# Dash swap question



## mikeprojectrb (Nov 16, 2003)

I was reading on SCC web site about there siliva project that they got the 180sx tach to work on the 240sx's dash by unscrewing it off the clip's dash and triming and putting it on along with the screws from the 180sx (the clip the got the sr20det out of). My question is when I put a rb20det in a k24e car what are my optios, can I use the the sohc dash like SCC or do I have to use the whole skyline dash? (I know the rb is a six cylinder don't flame me on that part) I really like the center tach w/digital speedo what model 240 did that come on or was that a option? I also saw when SCC did there hybrid how to on the rb25det they used the rb's dash and I saw I think it has a little boost gauge would that be fuctional after a swap is it acurate with stock boost?
http://www.sportcompactcarweb.com/projectcars/0402scc_projectsilvia/
http://www.sportcompactcarweb.com/tech/0309scc_hybrid/index.html


----------



## OPIUM (Aug 18, 2002)

dunno, but I'm using my stock cluster on my rb.
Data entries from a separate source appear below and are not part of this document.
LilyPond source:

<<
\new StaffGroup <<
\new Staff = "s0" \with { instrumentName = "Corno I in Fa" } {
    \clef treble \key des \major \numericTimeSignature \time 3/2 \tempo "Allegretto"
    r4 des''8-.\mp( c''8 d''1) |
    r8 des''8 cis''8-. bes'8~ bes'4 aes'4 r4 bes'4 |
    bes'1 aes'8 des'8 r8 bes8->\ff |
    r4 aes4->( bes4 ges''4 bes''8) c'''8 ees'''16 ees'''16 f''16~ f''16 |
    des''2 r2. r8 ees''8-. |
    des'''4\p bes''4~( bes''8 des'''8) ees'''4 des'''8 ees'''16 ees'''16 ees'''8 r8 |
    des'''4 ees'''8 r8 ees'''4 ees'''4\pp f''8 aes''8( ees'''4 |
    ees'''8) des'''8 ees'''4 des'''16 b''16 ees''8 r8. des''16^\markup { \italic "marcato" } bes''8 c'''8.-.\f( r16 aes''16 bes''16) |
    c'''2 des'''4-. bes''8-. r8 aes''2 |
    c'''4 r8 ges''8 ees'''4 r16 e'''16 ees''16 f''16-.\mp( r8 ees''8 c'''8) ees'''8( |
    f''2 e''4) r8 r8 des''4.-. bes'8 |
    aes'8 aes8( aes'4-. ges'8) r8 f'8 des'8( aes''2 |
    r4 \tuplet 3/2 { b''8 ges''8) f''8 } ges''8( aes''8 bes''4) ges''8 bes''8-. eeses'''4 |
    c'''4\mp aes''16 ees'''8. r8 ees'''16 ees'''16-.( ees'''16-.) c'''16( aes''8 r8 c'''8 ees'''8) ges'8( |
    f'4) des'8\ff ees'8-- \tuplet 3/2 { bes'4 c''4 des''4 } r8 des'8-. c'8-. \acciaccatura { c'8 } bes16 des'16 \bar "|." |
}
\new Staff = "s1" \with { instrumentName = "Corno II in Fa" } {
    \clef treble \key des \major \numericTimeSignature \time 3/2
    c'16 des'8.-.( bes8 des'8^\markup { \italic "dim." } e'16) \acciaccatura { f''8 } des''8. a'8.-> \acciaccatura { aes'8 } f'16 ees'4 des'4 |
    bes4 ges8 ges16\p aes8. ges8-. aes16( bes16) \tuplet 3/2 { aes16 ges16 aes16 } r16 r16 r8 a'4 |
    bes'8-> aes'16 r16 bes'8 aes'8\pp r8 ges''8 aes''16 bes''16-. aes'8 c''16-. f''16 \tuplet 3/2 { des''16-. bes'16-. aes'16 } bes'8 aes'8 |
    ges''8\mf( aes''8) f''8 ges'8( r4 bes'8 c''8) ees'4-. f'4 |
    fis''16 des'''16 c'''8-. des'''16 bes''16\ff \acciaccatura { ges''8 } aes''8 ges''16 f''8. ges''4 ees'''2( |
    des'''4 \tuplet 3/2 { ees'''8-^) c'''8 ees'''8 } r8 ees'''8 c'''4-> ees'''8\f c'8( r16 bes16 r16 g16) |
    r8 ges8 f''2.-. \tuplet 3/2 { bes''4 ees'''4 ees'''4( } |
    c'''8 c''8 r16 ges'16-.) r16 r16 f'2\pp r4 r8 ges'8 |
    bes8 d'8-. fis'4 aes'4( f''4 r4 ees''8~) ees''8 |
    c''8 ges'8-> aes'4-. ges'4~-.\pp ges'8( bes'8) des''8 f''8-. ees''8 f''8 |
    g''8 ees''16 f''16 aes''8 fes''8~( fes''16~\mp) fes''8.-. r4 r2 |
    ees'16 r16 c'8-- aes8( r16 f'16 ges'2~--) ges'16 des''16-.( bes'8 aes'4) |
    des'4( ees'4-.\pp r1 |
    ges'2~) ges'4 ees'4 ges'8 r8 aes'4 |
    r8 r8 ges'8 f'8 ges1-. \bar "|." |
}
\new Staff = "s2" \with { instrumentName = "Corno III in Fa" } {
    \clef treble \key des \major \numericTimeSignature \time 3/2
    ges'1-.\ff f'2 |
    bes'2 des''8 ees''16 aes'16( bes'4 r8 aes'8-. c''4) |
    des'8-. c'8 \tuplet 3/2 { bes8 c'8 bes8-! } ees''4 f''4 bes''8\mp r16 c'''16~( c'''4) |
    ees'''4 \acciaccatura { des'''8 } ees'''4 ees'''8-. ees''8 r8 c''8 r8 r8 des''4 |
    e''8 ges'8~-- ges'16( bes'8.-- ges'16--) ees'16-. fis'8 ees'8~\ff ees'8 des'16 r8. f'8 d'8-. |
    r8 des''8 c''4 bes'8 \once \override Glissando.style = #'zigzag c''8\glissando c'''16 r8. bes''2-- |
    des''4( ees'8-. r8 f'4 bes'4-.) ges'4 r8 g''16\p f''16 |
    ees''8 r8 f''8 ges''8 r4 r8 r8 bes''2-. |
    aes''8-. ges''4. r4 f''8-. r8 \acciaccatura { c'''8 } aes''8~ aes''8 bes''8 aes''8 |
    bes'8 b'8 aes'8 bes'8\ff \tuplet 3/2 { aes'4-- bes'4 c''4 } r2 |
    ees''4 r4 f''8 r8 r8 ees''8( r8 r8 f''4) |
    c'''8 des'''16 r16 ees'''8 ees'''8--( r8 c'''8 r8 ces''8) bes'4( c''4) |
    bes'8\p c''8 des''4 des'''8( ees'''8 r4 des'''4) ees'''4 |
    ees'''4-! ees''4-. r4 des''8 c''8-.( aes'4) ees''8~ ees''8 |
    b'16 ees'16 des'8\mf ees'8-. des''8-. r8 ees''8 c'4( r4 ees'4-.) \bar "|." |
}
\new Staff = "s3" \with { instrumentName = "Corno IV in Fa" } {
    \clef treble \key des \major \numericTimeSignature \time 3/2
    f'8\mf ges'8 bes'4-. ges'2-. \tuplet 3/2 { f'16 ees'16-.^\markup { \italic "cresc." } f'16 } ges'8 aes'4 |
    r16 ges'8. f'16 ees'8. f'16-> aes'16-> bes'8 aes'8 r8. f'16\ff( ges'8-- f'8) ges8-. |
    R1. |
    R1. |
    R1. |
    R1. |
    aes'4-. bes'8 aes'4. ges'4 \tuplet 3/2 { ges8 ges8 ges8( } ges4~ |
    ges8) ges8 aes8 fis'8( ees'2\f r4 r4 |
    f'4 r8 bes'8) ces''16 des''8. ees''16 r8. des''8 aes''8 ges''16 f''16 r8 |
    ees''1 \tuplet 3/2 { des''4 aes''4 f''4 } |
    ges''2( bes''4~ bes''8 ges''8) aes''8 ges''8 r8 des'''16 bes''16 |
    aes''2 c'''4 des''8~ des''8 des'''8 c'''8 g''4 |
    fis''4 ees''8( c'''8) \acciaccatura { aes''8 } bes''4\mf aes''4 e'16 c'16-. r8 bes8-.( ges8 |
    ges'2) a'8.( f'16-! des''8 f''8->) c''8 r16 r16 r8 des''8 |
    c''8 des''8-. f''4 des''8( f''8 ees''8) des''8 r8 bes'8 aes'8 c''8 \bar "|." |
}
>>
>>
It's not done yet though.. almost, but still no.


----------



## RB25T_240 (Feb 4, 2004)

i'm not done with my swap either but i'm planning on putting the rb25det cluster into my car with the stock dash.


----------



## HondaHater (Aug 27, 2003)

off topic::you better sell that whack ass honda witha whack ass "gsr" turbo. next time just say "p.o.s. honda - sold"


----------



## RB25T_240 (Feb 4, 2004)

yeah...the honda was pretty whack but it could take hold its own..but i'm glad i'm into the RB 240s now bc i can make so much more power with so much less money than those hondas.


----------



## HondaHater (Aug 27, 2003)

RB25T_240 said:


> yeah...the honda was pretty whack but it could take hold its own..but i'm glad i'm into the RB 240s now bc i can make so much more power with so much less money than those hondas.


hell yah :thumbup:


however i cant help but noticed that you typed "so MUCH LESS money..." lol. but you made the right choice nonetheless.


----------